-- Task input follows --
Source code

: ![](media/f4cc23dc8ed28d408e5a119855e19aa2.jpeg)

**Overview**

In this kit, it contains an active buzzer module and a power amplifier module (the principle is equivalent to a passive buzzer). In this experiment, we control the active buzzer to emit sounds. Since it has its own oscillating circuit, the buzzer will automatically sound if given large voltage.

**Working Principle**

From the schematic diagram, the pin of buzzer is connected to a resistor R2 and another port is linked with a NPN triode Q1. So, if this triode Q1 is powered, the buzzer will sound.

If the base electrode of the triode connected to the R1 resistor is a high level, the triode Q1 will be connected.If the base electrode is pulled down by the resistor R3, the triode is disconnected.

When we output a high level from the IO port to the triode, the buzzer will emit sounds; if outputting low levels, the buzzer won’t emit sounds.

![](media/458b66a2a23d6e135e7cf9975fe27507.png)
-- Task input concluded --
### How to complete this task
Print the whole listing once more, exactly as it stands.

### Completed exercise
Source code

: ![](media/f4cc23dc8ed28d408e5a119855e19aa2.jpeg)

**Overview**

In this kit, it contains an active buzzer module and a power amplifier module (the principle is equivalent to a passive buzzer). In this experiment, we control the active buzzer to emit sounds. Since it has its own oscillating circuit, the buzzer will automatically sound if given large voltage.

**Working Principle**

From the schematic diagram, the pin of buzzer is connected to a resistor R2 and another port is linked with a NPN triode Q1. So, if this triode Q1 is powered, the buzzer will sound.

If the base electrode of the triode connected to the R1 resistor is a high level, the triode Q1 will be connected.If the base electrode is pulled down by the resistor R3, the triode is disconnected.

When we output a high level from the IO port to the triode, the buzzer will emit sounds; if outputting low levels, the buzzer won’t emit sounds.

![](media/458b66a2a23d6e135e7cf9975fe27507.png)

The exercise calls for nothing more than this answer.